Other advanced drug delivery devices, such as encapsulated CORMs and extracorporeal membrane-inspired technologies, have been developed.

===Carboxyhemoglobin infusion===
Carboxyhemoglobin can be infused to deliver CO. The most common approaches are based on polyethylene glycol PEGylated bovine carboxyhemoglobin and maleimide PEG conjugated human carboxyhemoglobin.

===Porphyrins===
Porphyrin structures such as heme, hemin, and metallic protoporphyrin IX (PPIX) analogs (such as cobalt PPIX) have been deployed to induce heme oxygenase and subsequently undergo biotransformation to liberate CO, the inorganic ion, and biliverdin/bilirubin. Some PPIX analogs such as tin PPIX, tin mesoporphyrin, and zinc PPIX, are heme oxygenase inhibitors.

==Endogenous CO==

HMOX is the main source of endogenous CO production, though other minor contributors have also been identified. CO is formed at a rate of 16.4 μmol/hour in the human body, ~86% originating from heme via heme oxygenase and ~14% from non-heme sources including: photooxidation, lipid peroxidation, and xenobiotics. The average carboxyhemoglobin (CO-Hb) level in a non-smoker is under 3% CO-Hb (whereas a smoker may reach levels near 10% CO-Hb), though geographic location, occupation, health and behavior are contributing variables.

===Heme oxygenase===

In the late 1960s Rudi Schmid characterized the enzyme that facilitates the reaction for heme catabolism, thereby identifying the heme oxygenase (HMOX) enzyme.

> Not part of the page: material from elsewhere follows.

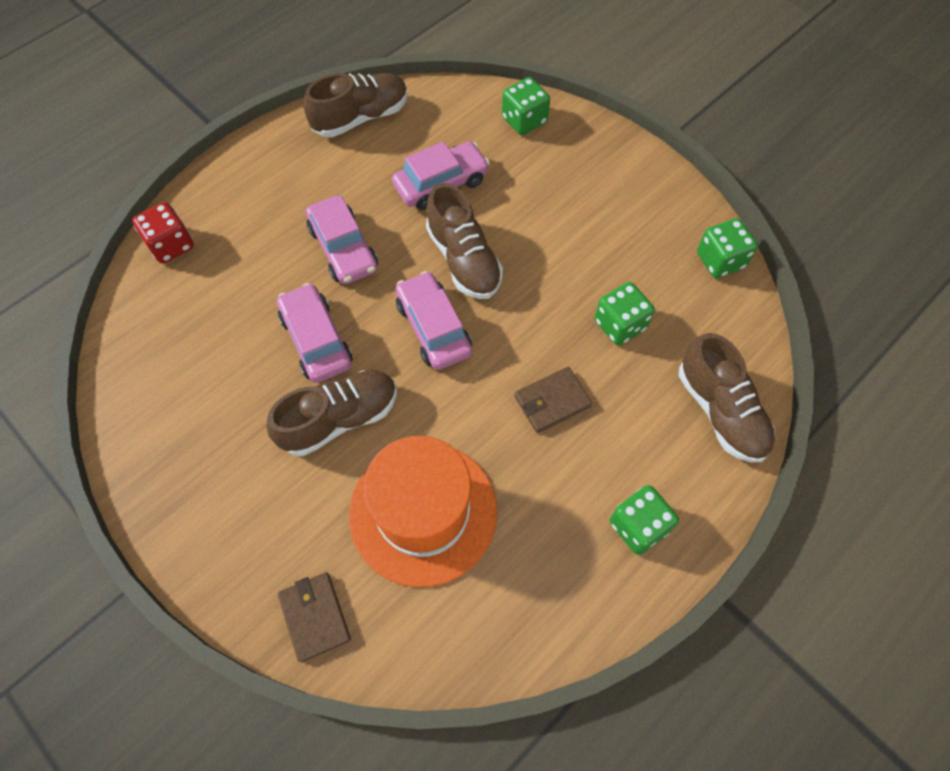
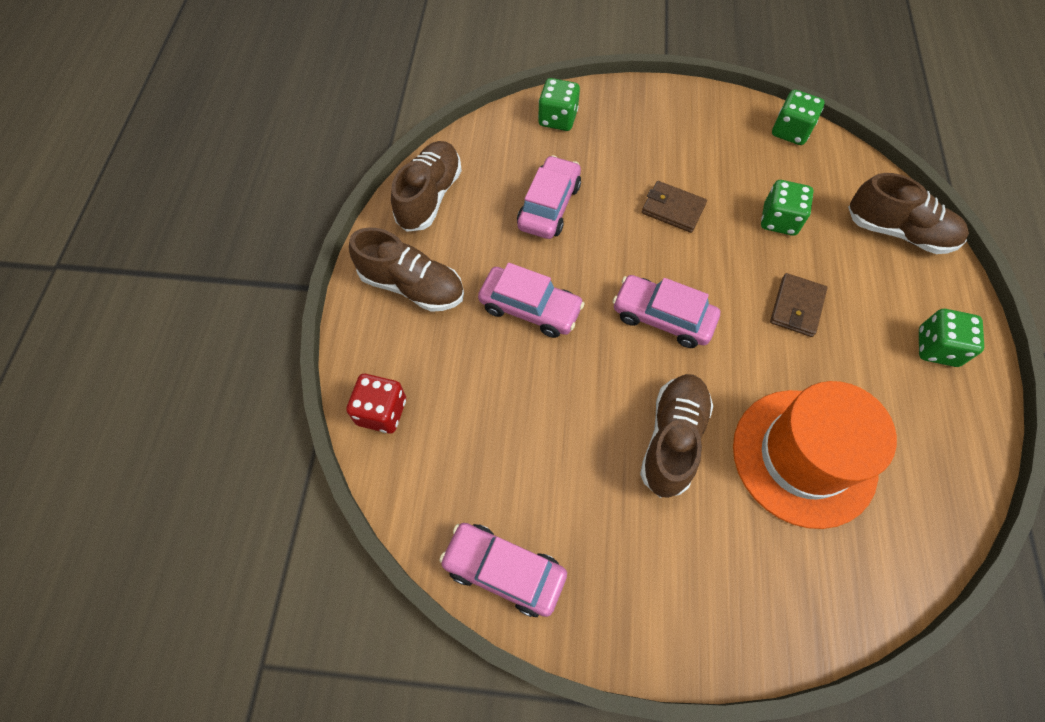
camera: 40 degrees left, 0 degrees up
(315, 617) = (820, 601): brown wallet -> brown wallet (673, 209)
(316, 340) = (588, 394): pink car -> pink car (504, 570)
(463, 260) = (628, 251): brown shoe -> brown shoe (412, 286)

HMOX is a heme-containing member of the heat shock protein (HSP) family identified as HSP32. Three isoforms of HMOX have been identified to date including the stress-induced HMOX-1 and constitutive HMOX-2. HMOX-1 is considered a cell rescue protein which is induced in response to oxidative stress and numerous disease states. Furthermore, HMOX-1 is induced by countless molecules including statins, hemin, and natural products.

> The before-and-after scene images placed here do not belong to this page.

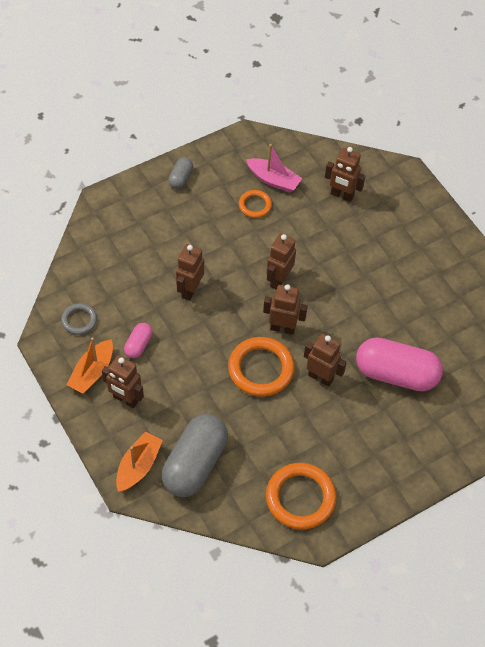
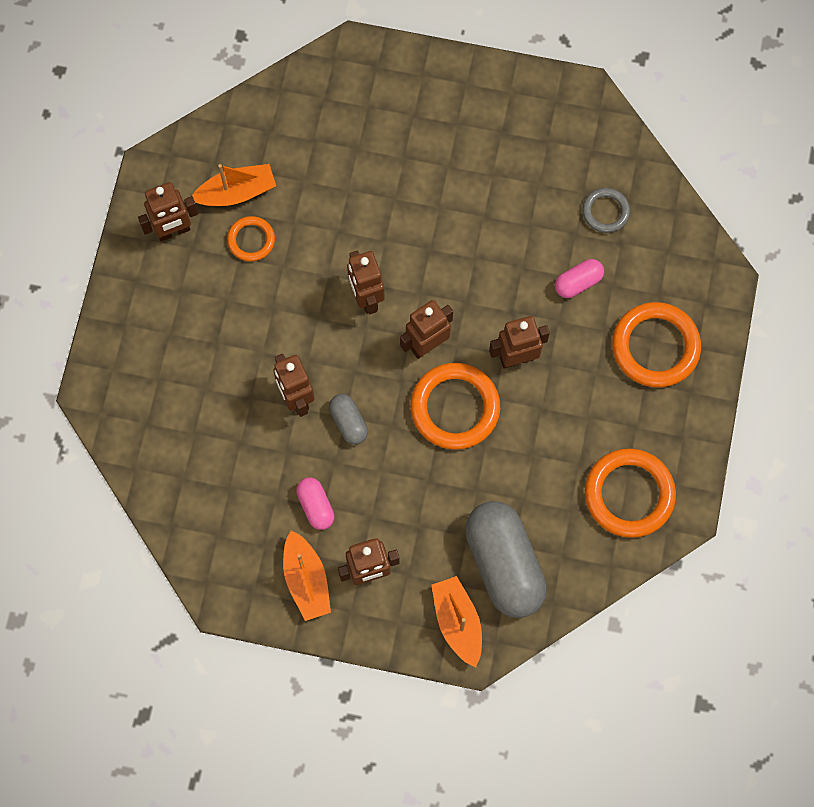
camera: 45 degrees left, 15 degrees up
(79, 320) = (229, 542): grey ring -> grey ring (605, 212)
(180, 178) = (142, 286): grey capsule -> grey capsule (348, 422)
(273, 180) = (236, 192): pink boat -> orange boat
(342, 195) = (321, 141): brown robot -> brown robot (173, 231)
(396, 374) = (578, 282): pink capsule -> pink capsule, size x0.47
(401, 443) = (655, 347): none -> orange ring

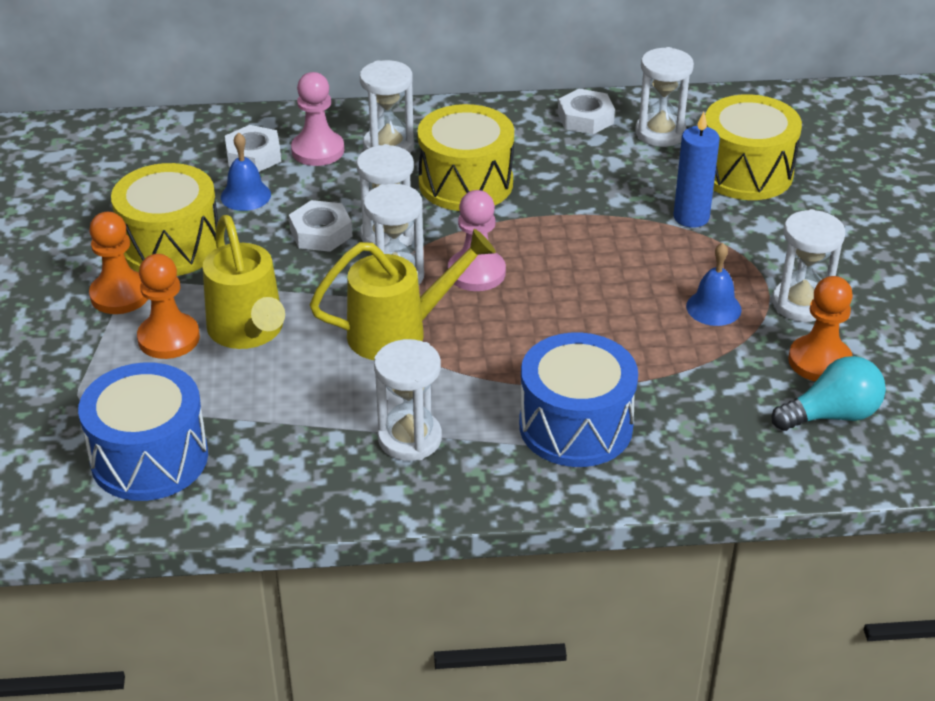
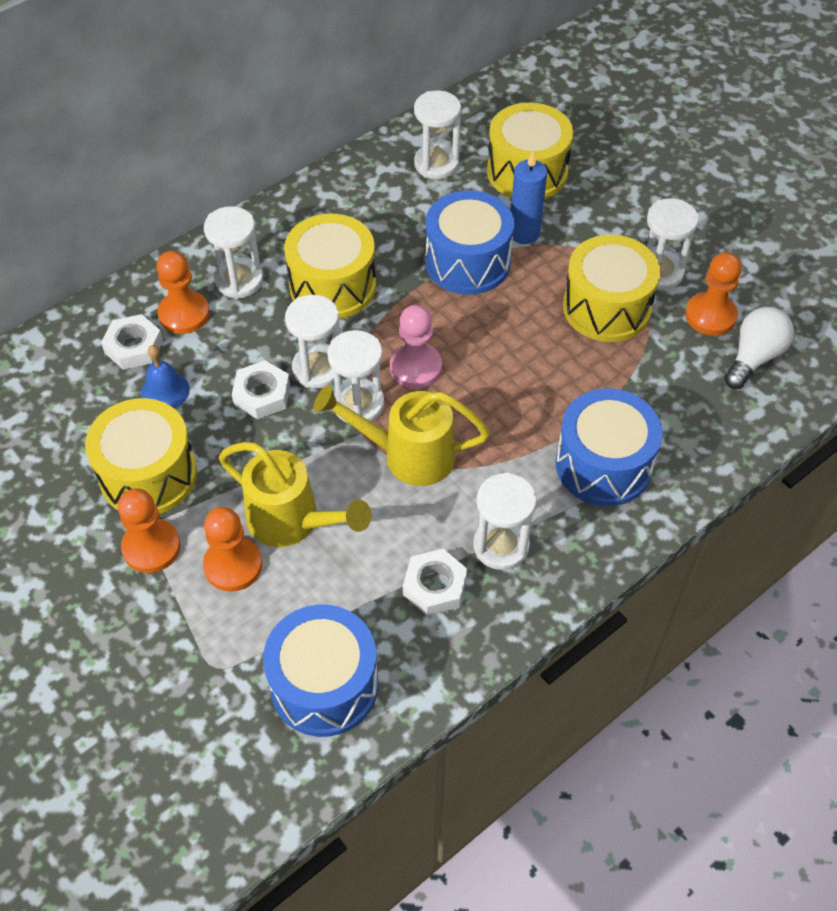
camera: 35 degrees left, 15 degrees up
(318, 150) = (184, 314): pink pawn -> orange pawn
(399, 332) = (408, 455): yellow watering can -> yellow watering can turned 120 degrees counterclockwise
(585, 118) = (369, 176): white nut -> white nut (435, 586)
(611, 216) = (467, 262): none -> blue drum
(713, 308) = (606, 307): blue bell -> yellow drum
(831, 415) = (754, 357): turquoise light bulb -> white light bulb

HMOX catalyzes the degradation of heme to biliverdin/bilirubin, ferrous ion, and CO. Though present throughout the body, HO has significant activity in the spleen in the degradation of hemoglobin during erythrocyte recycling (0.8% of the erythrocyte pool per day), which accounts for ~80% of heme derived endogenous CO production. The majority of the remaining 20% of heme derived CO production is attributed to hepatic catabolism of hemoproteins (myoglobin, cytochromes, catalase, peroxidases, soluble guanylate cyclase, nitric oxide synthase) and ineffective erythropoiesis in bone marrow.

The enzymatic velocity and catalytic activity of HMOX can be enhanced by a plethora of dietary substances and xenobiotics to increase CO production.

===Minor CO sources===

The formation of CO from lipid peroxidation was first reported in the late 1960s and is regarded as a minor contributor to endogenous CO production. Other contributing sources include: the microbiome, cytochrome P450 reductase, human acireductone dioxygenase, tyrosinase, lipid peroxidation, alpha-keto acids, and other oxidative and redox mechanisms.

==CO pharmacology==
Carbon monoxide is one of three gaseous signaling molecules alongside nitric oxide and hydrogen sulfide. These gases are collectively referred to as gasotransmitters. CO is a classical example of hormesis such that low-dose is essential and beneficial, whereas an absence or excessive exposure to CO can be toxic.

===Signaling===

The first evidence of CO as a signaling molecule occurred upon observation of CO stimulating soluble guanylate cyclase and subsequent cyclic guanosine monophosphate (cGMP) production to serve as a vasodilator in vascular smooth muscle cells. The anti-inflammatory effects of CO are attributed to activation of the p38 mitogen-activated protein kinase (MAPK) pathway. While CO commonly interacts with the ferrous iron atom of heme in a hemoprotein, it has been demonstrated that CO activates calcium-dependent potassium channels by engaging in hydrogen-bonding with surface histidine residues.

CO may have an inhibitory effect on numerous proteins including cytochrome P450 and cytochrome c oxidase.

===Pharmacokinetics===

CO has approximately 210x greater affinity for hemoglobin than oxygen. The equilibrium dissociation constant for the reaction Hb-CO ⇌ Hb + CO strongly favours the CO complex, thus the release of CO for pulmonary excretion generally takes some time.

CO is considered non-reactive in the body and primarily undergoes pulmonary excretion.